The downside to coupons is this cuts into your margin, along with the discount. If you don’t have a product with a healthy margin, discounting further, along with a coupon fee, can mean a product that loses money.
Like with sales, coupons can be a great way to improve sales rank and juice your sales numbers in the short term. In the long term, they can mean smaller margins and possible losses if not being carefully monitored. This is another great tool to have in the toolkit and can set you apart from less studious competitors this Christmas.
Amazon Prime Lightning Deals
Amazon Lightning Deals are the most aggressive of the options. It is the proverbial swing for the fences and includes much greater risk.
Lightning Deals are only available for select products within your catalog.

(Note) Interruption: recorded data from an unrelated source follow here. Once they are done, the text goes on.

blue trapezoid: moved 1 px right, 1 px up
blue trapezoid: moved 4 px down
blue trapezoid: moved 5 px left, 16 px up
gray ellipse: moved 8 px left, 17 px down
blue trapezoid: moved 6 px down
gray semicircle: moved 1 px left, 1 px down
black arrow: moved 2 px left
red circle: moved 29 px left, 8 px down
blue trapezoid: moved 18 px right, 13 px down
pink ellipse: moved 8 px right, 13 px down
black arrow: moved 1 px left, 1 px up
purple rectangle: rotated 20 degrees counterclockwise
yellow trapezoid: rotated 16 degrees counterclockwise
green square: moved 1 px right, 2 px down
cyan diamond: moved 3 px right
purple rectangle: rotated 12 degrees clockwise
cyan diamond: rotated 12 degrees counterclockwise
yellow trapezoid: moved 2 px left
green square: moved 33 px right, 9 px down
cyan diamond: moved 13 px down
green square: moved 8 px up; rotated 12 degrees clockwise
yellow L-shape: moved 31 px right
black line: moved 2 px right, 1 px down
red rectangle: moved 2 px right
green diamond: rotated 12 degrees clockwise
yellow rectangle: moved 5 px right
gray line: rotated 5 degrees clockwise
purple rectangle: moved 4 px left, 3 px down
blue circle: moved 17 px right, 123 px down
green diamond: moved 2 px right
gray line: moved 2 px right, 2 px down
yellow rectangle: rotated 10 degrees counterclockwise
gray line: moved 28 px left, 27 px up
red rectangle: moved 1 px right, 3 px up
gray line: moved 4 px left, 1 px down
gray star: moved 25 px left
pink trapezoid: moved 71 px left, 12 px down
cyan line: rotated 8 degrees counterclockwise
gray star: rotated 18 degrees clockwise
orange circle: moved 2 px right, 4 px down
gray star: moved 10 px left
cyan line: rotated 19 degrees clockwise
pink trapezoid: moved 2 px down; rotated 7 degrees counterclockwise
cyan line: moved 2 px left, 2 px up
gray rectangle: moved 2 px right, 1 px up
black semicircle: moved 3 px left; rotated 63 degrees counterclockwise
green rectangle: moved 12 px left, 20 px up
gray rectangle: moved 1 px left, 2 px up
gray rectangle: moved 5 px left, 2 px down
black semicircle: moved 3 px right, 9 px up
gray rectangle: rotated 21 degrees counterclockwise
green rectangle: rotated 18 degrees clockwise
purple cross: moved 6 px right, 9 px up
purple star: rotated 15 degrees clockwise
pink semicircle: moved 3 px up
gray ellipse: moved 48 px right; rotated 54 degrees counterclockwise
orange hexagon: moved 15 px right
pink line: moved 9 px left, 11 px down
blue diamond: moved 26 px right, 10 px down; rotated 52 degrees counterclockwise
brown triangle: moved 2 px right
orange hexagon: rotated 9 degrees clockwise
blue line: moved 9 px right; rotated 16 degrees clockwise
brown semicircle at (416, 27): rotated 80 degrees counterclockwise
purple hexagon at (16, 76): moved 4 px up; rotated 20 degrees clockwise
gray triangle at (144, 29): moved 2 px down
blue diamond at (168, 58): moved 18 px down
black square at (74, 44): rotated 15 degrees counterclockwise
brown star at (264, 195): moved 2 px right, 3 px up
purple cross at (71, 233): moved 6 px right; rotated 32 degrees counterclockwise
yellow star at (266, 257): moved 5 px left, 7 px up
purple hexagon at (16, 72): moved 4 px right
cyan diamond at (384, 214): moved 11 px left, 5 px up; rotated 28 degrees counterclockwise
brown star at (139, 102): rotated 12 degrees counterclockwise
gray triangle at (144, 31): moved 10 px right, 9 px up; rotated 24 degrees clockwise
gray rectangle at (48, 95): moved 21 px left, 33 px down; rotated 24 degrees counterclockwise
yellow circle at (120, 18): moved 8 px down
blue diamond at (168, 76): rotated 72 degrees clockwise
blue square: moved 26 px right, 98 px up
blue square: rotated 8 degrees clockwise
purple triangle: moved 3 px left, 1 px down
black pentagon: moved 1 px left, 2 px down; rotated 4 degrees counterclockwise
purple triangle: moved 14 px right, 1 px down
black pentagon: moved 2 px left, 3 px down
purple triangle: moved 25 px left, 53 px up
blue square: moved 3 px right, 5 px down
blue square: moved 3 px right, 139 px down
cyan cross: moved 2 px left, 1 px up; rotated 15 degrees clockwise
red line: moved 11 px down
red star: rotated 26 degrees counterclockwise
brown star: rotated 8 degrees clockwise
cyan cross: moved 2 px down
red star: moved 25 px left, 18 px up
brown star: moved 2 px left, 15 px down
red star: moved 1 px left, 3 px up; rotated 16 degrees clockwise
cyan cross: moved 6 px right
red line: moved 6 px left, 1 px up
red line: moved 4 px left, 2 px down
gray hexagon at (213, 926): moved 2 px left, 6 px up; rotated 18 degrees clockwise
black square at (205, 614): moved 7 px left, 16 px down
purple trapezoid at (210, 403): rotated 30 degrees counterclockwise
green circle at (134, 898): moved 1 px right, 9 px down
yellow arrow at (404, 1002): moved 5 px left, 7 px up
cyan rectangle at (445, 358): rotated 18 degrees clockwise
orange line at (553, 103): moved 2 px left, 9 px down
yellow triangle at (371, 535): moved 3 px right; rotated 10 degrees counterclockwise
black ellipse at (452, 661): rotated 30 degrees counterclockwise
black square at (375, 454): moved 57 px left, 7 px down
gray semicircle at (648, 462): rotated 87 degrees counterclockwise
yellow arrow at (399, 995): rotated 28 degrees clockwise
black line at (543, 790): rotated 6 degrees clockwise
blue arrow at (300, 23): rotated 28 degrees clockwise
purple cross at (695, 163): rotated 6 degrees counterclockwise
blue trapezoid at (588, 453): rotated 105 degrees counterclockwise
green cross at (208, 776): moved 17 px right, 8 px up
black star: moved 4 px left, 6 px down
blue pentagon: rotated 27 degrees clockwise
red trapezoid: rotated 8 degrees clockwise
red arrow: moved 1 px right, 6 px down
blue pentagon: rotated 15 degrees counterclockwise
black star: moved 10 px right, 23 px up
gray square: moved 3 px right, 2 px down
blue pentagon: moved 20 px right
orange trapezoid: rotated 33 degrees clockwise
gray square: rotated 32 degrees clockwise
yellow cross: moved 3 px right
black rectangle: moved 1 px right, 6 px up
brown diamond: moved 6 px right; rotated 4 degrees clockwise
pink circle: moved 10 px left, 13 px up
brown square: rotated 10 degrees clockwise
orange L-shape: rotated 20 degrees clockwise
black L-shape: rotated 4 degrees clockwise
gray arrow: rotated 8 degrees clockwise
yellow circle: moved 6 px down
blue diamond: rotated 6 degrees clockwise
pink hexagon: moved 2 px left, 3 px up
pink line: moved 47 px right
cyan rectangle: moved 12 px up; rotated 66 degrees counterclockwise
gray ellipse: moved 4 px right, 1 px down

While the exact requirements are proprietary, Amazon does publish some general requirements for any products to be eligible for an Amazon Lightning Deal, including the age of the account.
When you first open an Amazon seller account, you will have to wait a few months to even be eligible. This includes good product ratings, positive feedback for the seller, and full prime coverage (only really matter for Seller Fulfilled Prime products).
Lastly, Lightning Deals are only available for sellers on a Professional Selling Plan, so Amazon individual sellers are not eligible (Amazon Pro Seller Accounts only).
Lightning deals show up distinctly in search results, and also in the Daily Deals section on Amazon. People search for lightning deals daily to find the next great value!
Amazon also has more control over your Lightning Deal.
They will set the maximum price you can sell it at, often at least a 25% discount. Depending on the original price and the product category, it can sometimes require an even steeper discount. It will also offer you select time windows that the Lightning Deal can run according to the Amazon Lightning Deals Schedule. This is often a four or eight-hour time frame, at a date selected by Amazon.
In addition to controlling your discount and timing, Amazon will also require a fee payment. This can be anywhere from $150-$500, depending on many factors. Lastly, Amazon will also require a minimum amount to offer at this price.
All of these stringent requirements mean that Lightning Deals can be costly. Luckily, when executed properly they can lead to massive gains.
Lightning Deals are a great choice for items with the potential to be very high volume. Smaller sellers won’t benefit because of the high fees, and the short sales window. This could also apply to seasonal items.
Items that could sell off the charts for Christmas could benefit from a Lightning Deal in the weeks preceding the holiday itself.
Lightning Deals are a hyper-aggressive way to boost Amazon sales, potentially massively. They are great choices for high volume items with a proven sales history.
They can be very expensive, so it is best to use only with higher margin high volume items. They also garner strong attention both on Amazon and through other news outlets.
Similarly, it is important to be careful what time frame Amazon offers you, and also be cognizant of their fees, and required discounts. All of these will determine whether an Amazon Lightning Sale is a good choice for your products.
The Balancing Act
Each of these three action items is a great way to help with your sales for the holiday. They can help take slow sellers and bring the consistency.
Alternatively, they can take high volume items and fully juice the sales, so that you can be maximizing your sales for each of your items.
Despite the potential rewards, there are drawbacks to all three options, mostly in terms of profitability. All of these fees will be in addition to the general Amazon seller fees, Amazon referral fees, and Amazon FBA fees (automatically monitor when Amazon overcharges your FBA fees).
Many an Amazon seller has fallen for the siren song of increased revenue, at the expense of practical growth in profit. Thus, use these options as seller tools in the tool belt if you’re wondering how to drive traffic to your Amazon listing, but always remain aware of the pitfalls and drawbacks, and you will be a successful Amazon FBA seller.